Goizeko

The food here was just extraordinary, ranging from the oysters from (of all places) Bordeaux, to the extraordinary langoustines, giant shrimp, and cigalas to the phenomenal stuffed baby squid. We also had an assortment of different kinds of Iberico Bellota that preceded all the seafood, then went through a bevy of fish courses, including a fabulous white fish (I forgot the name) and their exquisite bacalao, all washed down with two Albariños, a 2007 Mencia from a winery I’d never heard of called Ultreia de Valtuille, and a wine that I was, of course, familiar with, the 2006 Clos Mogador Priorat.

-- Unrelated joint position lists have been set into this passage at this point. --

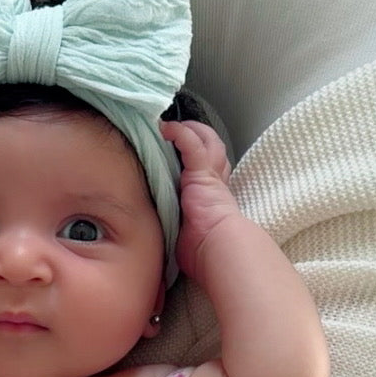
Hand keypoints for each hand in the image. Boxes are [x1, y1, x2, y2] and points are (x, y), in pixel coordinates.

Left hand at [160, 121, 238, 284]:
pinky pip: (191, 144)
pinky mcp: (202, 173)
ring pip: (205, 141)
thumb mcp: (188, 236)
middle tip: (181, 130)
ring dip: (191, 129)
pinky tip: (167, 127)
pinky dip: (180, 133)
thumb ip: (177, 229)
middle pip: (213, 149)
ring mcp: (210, 175)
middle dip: (200, 136)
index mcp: (214, 197)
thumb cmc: (205, 251)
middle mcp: (215, 182)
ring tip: (172, 125)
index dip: (202, 158)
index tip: (184, 154)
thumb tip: (158, 245)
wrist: (218, 248)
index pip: (211, 170)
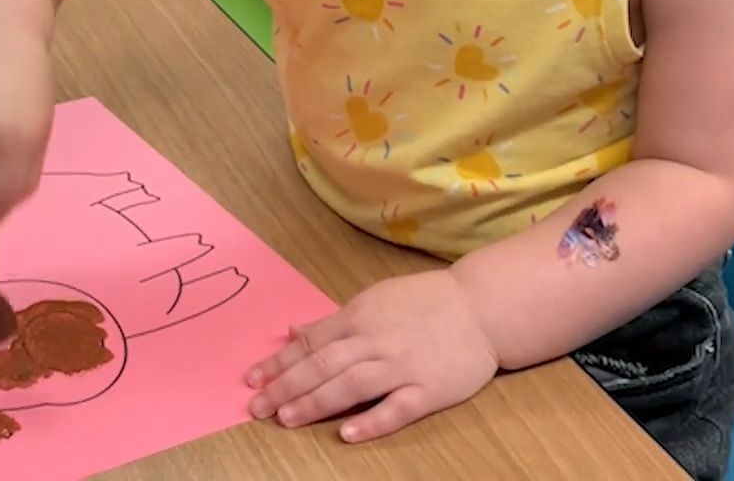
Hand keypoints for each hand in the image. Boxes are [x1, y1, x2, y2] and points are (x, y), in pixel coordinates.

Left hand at [244, 269, 499, 442]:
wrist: (482, 306)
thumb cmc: (426, 302)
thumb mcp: (374, 300)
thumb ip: (333, 322)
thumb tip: (291, 332)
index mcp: (360, 317)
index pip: (311, 342)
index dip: (279, 362)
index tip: (251, 379)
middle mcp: (376, 341)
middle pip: (323, 365)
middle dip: (286, 385)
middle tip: (256, 406)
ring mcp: (403, 365)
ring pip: (351, 385)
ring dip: (316, 402)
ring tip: (286, 418)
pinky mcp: (430, 389)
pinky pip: (397, 408)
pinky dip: (372, 420)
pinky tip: (347, 433)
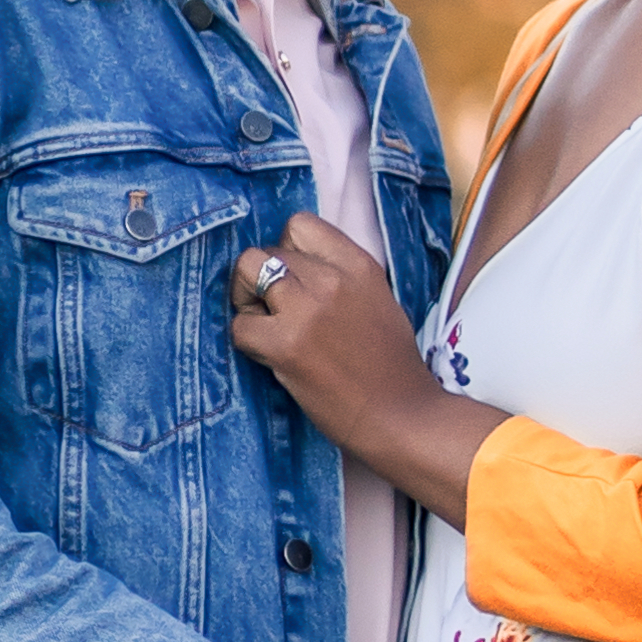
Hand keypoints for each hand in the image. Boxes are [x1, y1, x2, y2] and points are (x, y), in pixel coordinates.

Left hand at [232, 211, 493, 521]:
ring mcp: (308, 309)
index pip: (299, 224)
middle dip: (262, 281)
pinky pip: (239, 325)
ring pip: (246, 270)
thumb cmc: (390, 367)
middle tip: (276, 315)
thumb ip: (341, 277)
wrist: (401, 416)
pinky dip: (246, 341)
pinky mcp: (287, 345)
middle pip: (266, 250)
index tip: (294, 281)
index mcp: (359, 264)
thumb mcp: (377, 300)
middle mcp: (332, 278)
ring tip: (267, 329)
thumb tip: (296, 270)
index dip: (286, 250)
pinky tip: (269, 357)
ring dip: (247, 302)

I tend to shy away from restaurants in hotels, but this was highly recommended, and turned out to be one of my top three or four meals of 2009. The chefs here are Jesus Santos and David Marcano. I suppose the Spanish would call this seasonal Basque haute cuisine, but I call it spectacularly delicious. I would certainly recommend reservations, given how packed this place was on a Tuesday night. One unusual thing about this restaurant is that it is almost impossible to know it is in the Hotel Wellington unless you actually ask at the front desk, because it is tucked away in back corner without any signs. You might walk in with a reservation and think you’re in the wrong place, but the restaurant is in the Hotel Wellington.